On the shot, the puck fluttered coming off his stick, its aim somehow remaining true, rising ever so gradually and traveling ever so quickly so that the fast-acting glove hand of San Jose goalie Martin Jones was a split-second too slow.

Weber had his first goal of the series after failing on his first 11 shot attempts.

Nashville goalie Pekka Rinne, stationed at the other end of the rink, could certainly appreciate the goal. He's seen a variety of it countless times during practice since the 2005-06 season

Video: SJS@NSH, Gm3: Rinne denies Ward in front with the pad

"It was a nice goal, [cross]bar and in," Rinne said. "That was a timely goal, and it was nice to see it go in."

That's because it was the goal that turned around the game Tuesday; and perhaps when the story is fully told sometime next week, it will have turned around the series.

Nashville played well in each of the first two games, but a five-goal meltdown in the first game and a two-goal letdown in the final 2:40 of Game 2 had left the Predators wondering about the road back and facing a Game 3 of far more gravity than they would have liked.

They had played well, but not well enough to be in the series.

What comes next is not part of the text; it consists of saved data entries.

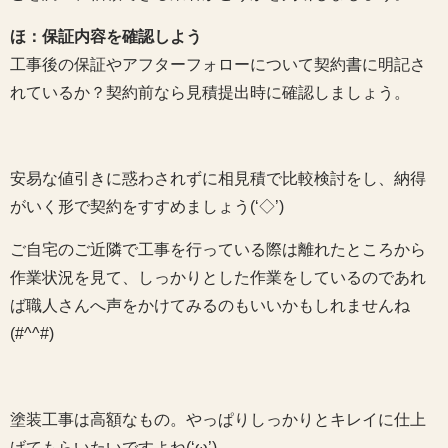
ほ：保証内容を確認しよう
工事後の保証やアフターフォローについて契約書に明記さ
れているか？契約前なら見積提出時に確認しましょう。
安易な値引きに惑わされずに相見積で比較検討をし、納得
がいく形で契約をすすめましょう(‘◇’)ゞ
ご自宅のご近隣で工事を行っている際は離れたところから
作業状況を見て、しっかりとした作業をしているのであれ
ば職人さんへ声をかけてみるのもいいかもしれませんね
(#^^#)
塗装工事は高額なもの。やっぱりしっかりとキレイに仕上
げてもらいたいですよね(‘ω’)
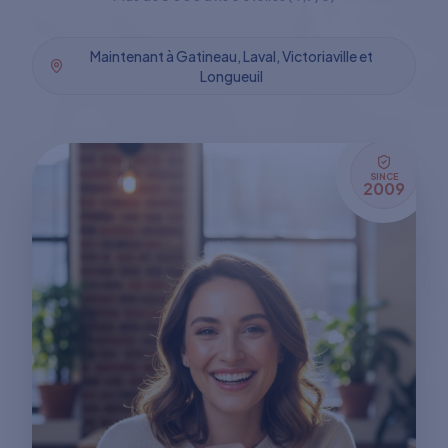
Maintenant à Gatineau, Laval, Victoriaville et
Longueuil
SINCE
2009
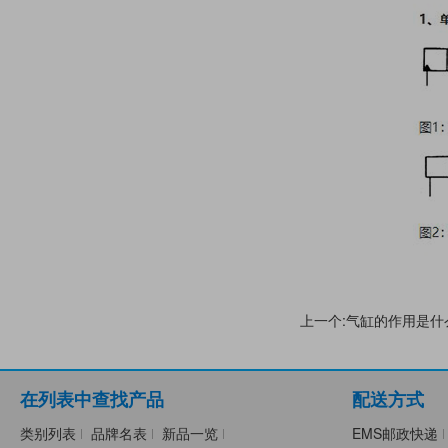
上一个:气缸的作用是什
在列表中查找产品
配送方式
类别列表
品牌名表
新品一览
EMS邮政快递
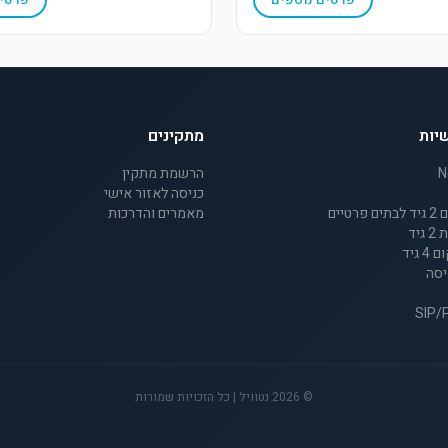
יות
מתקינים
הרשמת מתקין
כניסה לאזור אישי
מאמרים והדרכות
יד
גיד
יסה
©
2026
נטוויל | כל הזכויות שמורות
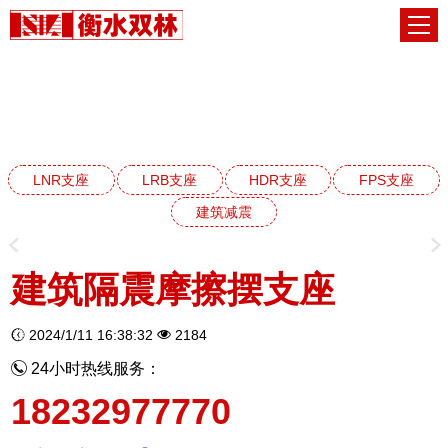
FPS建筑摩擦摆隔震支座系列
网站首页
FPS建筑摩擦摆隔震支座系列
LNR支座
LRB支座
HDR支座
FPS支座
建筑减震
建筑隔震摩擦摆支座
2024/1/11 16:38:32
2184
24小时热线服务：
18232977770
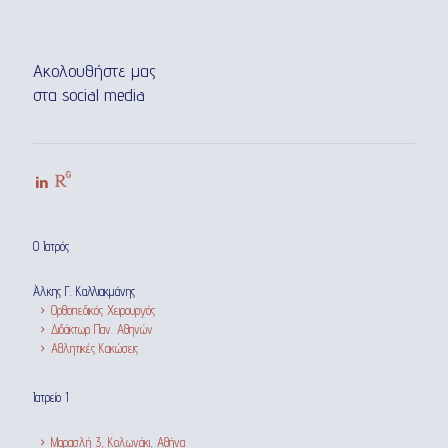
Ακολουθήστε μας
στα social media
Ο Ιατρός
Άλκης Γ. Καλλιακμάνης
Ορθοπεδικός Χειρουργός
Διδάκτωρ Παν. Αθηνών
Αθλητικές Κακώσεις
Ιατρείο 1
Μαρασλή 3, Κολωνάκι, Αθήνα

"The biggest thing that can come might be frustration or a mental block," Weber said of the Predators' outlook as their search for even-strength scoring intensified. "I think we made a good point to talk about it this morning and that it's going to come. We just needed to keep doing the right things, getting men to the front of the net, and it's going to find a way in.

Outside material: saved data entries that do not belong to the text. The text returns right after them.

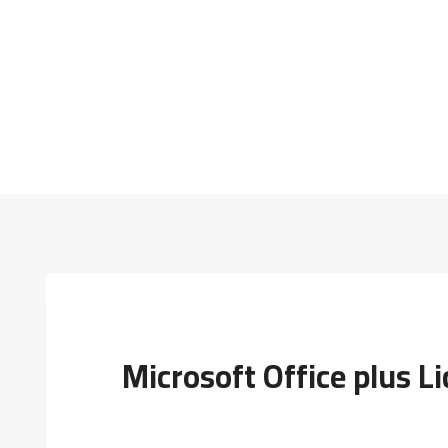
Microsoft Office plus L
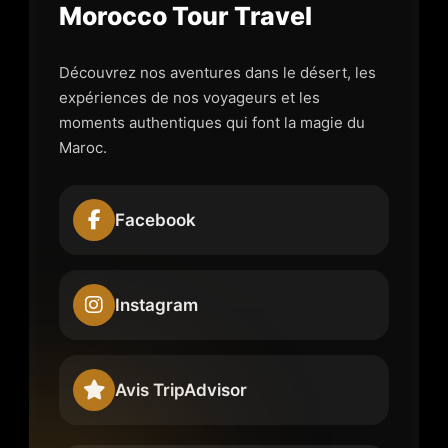
Morocco Tour Travel
Découvrez nos aventures dans le désert, les
expériences de nos voyageurs et les
moments authentiques qui font la magie du
Maroc.
Facebook
Instagram
Avis TripAdvisor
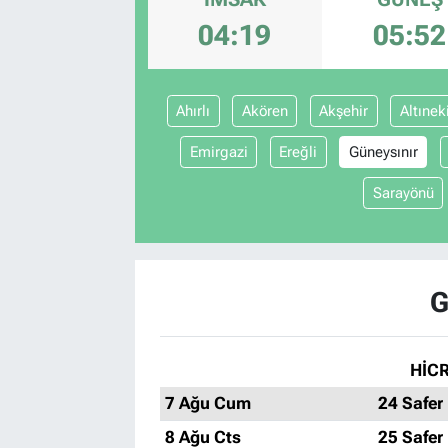
04:19
05:52
Ahırlı
Akören
Akşehir
Altınek
Emirgazi
Ereğli
Güneysınır
Sarayönü
G
HİCR
7 Ağu Cum
24 Safer
8 Ağu Cts
25 Safer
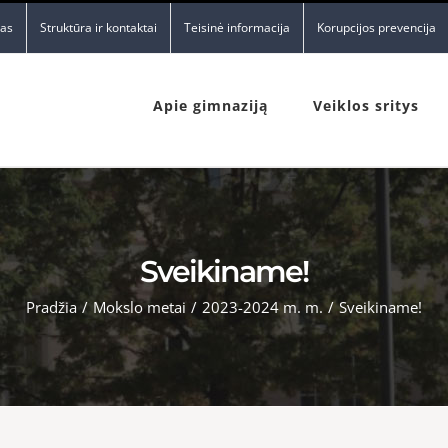
nas
Struktūra ir kontaktai
Teisinė informacija
Korupcijos prevencija
Apie gimnaziją
Veiklos sritys
Sveikiname!
Pradžia
/
Mokslo metai
/
2023-2024 m. m.
/
Sveikiname!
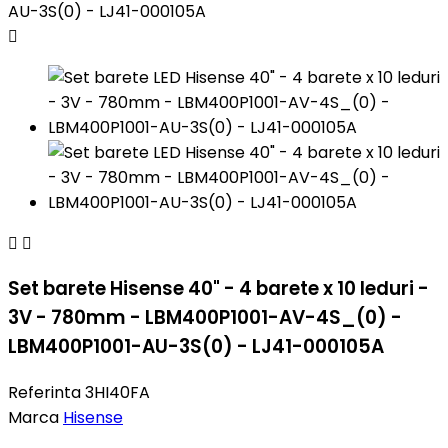



Set barete Hisense 40" - 4 barete x 10 leduri -
3V - 780mm - LBM400P1001-AV-4S_(0) -
LBM400P1001-AU-3S(0) - LJ41-000105A
Referinta
3HI40FA
Marca
Hisense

"We talked about Game 2 a lot. We liked a lot of the things we did, but obviously they got the better result. In the end, if we are going to play that way, that style, I think we will be successful more times than not."

It's one thing to say it. It's another to prove it. Leaders prove it and that is why Weber wears the "C" for the Predators.

"I've learned a lot [from him]," Nashville left wing Filip Forsberg said. "Just the way he is preparing for the games, he has been unbelievable. He's still stepping it up in the playoffs. That's amazing. I mean, he played so well the first three games [of this series]. He's been the key part of the team, and that is what we need from him."

Things did not start well for Weber. He and Josi were burnt by San Jose center Patrick Marleau in the first period; split by Marleau on the rush before he deked Rinne and put the puck in the vacated net.

But Weber never flinched. He kept coming, willing his team back into the game.

He had help.

Video: SJS@NSH, Gm3: Forsberg's perfect shot beats Jones

Nashville's best players were its best players Tuesday. Left wing James Neal scored the tying goal. Wilson, the Stanley Cup Playoff revelation last spring, got the third goal. Forsberg, the 30-goal scorer in the regular season, scored the final goal. Veteran Mike Fisher had six shots on goal and an assist.

But Weber's fingerprints were all over this victory. He played 24:02, 33 seconds off defenseman Mattias Ekholm's Predators-high 24:35. He created three turnovers and blocked a shot. He led emotionally and physically.

"It's fun for [Weber]," Forsberg said. "That was a huge goal. That's what he has been doing all year, blocking shots in the back end, and then coming up to score goals. We're really happy to have him."